PROBLEM DESCRIPTION: Return the lines of the data below in which the string "vary" occurs.

DATA LISTING:
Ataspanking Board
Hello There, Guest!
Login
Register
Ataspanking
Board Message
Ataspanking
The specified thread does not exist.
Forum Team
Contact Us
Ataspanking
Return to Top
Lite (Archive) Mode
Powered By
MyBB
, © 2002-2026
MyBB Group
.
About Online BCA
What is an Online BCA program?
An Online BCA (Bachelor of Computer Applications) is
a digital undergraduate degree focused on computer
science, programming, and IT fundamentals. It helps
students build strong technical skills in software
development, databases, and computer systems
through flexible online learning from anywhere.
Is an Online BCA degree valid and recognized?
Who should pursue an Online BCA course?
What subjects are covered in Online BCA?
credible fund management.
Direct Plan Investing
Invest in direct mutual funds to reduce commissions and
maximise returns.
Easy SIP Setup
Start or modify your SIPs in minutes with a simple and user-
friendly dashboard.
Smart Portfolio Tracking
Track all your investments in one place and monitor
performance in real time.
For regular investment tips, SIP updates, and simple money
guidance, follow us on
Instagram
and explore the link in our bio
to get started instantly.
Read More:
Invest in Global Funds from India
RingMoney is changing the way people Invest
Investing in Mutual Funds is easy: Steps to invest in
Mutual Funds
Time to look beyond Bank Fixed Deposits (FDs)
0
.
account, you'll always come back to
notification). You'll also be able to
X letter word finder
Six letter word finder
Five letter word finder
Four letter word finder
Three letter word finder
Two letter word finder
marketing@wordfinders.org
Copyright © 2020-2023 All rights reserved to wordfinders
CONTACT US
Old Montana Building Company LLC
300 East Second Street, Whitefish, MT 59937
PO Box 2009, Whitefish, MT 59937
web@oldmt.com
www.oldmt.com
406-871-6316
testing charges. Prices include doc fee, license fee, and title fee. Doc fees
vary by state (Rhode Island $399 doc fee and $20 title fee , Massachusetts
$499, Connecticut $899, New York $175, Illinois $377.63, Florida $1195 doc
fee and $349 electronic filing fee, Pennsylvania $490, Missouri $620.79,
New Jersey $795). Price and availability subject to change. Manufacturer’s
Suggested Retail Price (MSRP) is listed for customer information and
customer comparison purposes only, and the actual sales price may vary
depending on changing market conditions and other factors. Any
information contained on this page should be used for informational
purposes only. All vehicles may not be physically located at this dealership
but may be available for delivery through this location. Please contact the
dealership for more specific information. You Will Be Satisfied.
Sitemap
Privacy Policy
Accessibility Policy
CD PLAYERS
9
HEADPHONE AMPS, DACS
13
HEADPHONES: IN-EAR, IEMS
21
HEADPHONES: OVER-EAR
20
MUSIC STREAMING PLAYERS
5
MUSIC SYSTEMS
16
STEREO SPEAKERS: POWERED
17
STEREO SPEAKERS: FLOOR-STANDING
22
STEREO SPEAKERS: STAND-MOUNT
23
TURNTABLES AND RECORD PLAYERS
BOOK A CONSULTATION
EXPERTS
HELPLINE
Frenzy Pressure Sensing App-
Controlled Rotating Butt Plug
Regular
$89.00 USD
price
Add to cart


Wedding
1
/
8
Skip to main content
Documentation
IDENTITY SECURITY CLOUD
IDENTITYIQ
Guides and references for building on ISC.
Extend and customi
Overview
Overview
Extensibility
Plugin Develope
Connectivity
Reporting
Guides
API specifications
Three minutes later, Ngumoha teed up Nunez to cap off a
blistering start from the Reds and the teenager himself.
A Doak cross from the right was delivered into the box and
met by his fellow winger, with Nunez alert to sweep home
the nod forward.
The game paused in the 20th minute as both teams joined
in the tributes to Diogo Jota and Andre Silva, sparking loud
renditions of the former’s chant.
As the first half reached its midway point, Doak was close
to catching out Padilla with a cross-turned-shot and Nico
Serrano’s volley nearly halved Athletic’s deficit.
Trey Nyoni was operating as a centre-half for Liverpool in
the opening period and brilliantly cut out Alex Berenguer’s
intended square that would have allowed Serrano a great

TASK RESULT:
vary by state (Rhode Island $399 doc fee and $20 title fee , Massachusetts
customer comparison purposes only, and the actual sales price may vary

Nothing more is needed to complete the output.